Zyphra Releases Zamba2-VL: Open 1.2B–7B Hybrid Mamba2-Transformer Vision-Language Models with 10× Lower Time-to-First-Token
English summary
Zyphra has released Zamba2-VL, a family of open vision-language models in three sizes: 1.2B, 2.7B, and 7B parameters. Each model uses a hybrid Mamba2 state-space model combined with a small number of shared transformer blocks, replacing dense attention to achieve near-linear inference scaling. The models pair a Qwen2.5-VL vision encoder with this backbone, supporting single- and multi-image understanding and grounding. On 14 benchmarks, Zamba2-VL shows strong visual counting and document understanding (e.g., 90.9 DocVQA for the 2.7B model) but lags larger baselines on knowledge-heavy reasoning like MMMU and MathVista. Its main advantage is an order-of-magnitude lower time-to-first-token compared to comparable Transformer VLMs, particularly beneficial for long multimodal inputs and on-device deployment. Weights are released under Apache 2.0 license on HuggingFace with inference code available.
Chinese summary
Zyphra 发布了 Zamba2-VL 视觉语言模型系列,包含 1.2B、2.7B 和 7B 三种参数规模。每个模型采用混合 Mamba2 状态空间模型与少量共享 Transformer 块相结合的架构,取代密集注意力以实现近线性推理扩展。该模型使用 Qwen2.5-VL 视觉编码器与此骨干配合,支持单图、多图理解及定位。在 14 项基准测试中,Zamba2-VL 在视觉计数和文档理解方面表现强劲(例如 2.7B 模型 DocVQA 得分 90.9),但在知识密集型推理(如 MMMU 和 MathVista)上落后于更大基线。其最大优势是相比同等 Transformer VLM 首 token 时间降低约一个数量级,尤其有利于长多模态输入和端侧部署。权重以 Apache 2.0 协议在 HuggingFace 开源,并提供推理代码。
Key points
Three sizes: 1.2B, 2.7B, and 7B parameters, under Apache 2.0 license.
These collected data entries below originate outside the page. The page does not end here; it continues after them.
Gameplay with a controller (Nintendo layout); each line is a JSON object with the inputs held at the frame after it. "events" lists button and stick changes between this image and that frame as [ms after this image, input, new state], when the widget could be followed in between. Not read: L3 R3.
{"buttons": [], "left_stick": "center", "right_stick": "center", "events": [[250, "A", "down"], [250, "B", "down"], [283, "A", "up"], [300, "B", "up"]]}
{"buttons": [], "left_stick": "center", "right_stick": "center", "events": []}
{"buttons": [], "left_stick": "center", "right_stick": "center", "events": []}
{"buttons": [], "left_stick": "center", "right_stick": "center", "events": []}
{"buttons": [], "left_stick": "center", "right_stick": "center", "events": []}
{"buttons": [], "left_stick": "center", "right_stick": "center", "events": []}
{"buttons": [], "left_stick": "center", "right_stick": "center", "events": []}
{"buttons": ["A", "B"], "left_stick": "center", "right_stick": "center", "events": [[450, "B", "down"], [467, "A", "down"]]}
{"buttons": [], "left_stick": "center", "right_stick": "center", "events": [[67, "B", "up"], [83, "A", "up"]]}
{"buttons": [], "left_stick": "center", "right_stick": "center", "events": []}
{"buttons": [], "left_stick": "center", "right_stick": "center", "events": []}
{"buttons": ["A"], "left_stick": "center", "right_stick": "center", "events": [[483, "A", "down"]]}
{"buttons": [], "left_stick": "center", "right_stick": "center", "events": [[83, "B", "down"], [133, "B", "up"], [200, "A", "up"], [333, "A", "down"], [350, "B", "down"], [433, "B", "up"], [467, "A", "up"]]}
三种规格:1.2B、2.7B 和 7B 参数,Apache 2.0 协议开源。
Hybrid backbone combining Mamba2 state-space layers with shared transformer blocks, replacing dense attention.
混合骨干网络:Mamba2 状态空间层与共享 Transformer 块相结合,替代密集注意力。
Time-to-first-token drops approximately an order of magnitude compared to comparable Transformer VLMs, especially on long sequences.
首 token 延迟较同类 Transformer VLM 降低约一个数量级,在长序列下尤为显著。
Strong performance on visual counting (PixMoCount, CountBenchQA) and document understanding (DocVQA), but weaker on knowledge reasoning (MMMU, MathVista).
视觉计数(PixMoCount、CountBenchQA)和文档理解(DocVQA)表现强劲,知识推理(MMMU、MathVista)较弱。
Uses Qwen2.5-VL vision encoder with 2D rotary embeddings and dynamic resolution, and supports grounding tasks.
采用 Qwen2.5-VL 视觉编码器,具备 2D 旋转位置嵌入和动态分辨率,支持定位任务。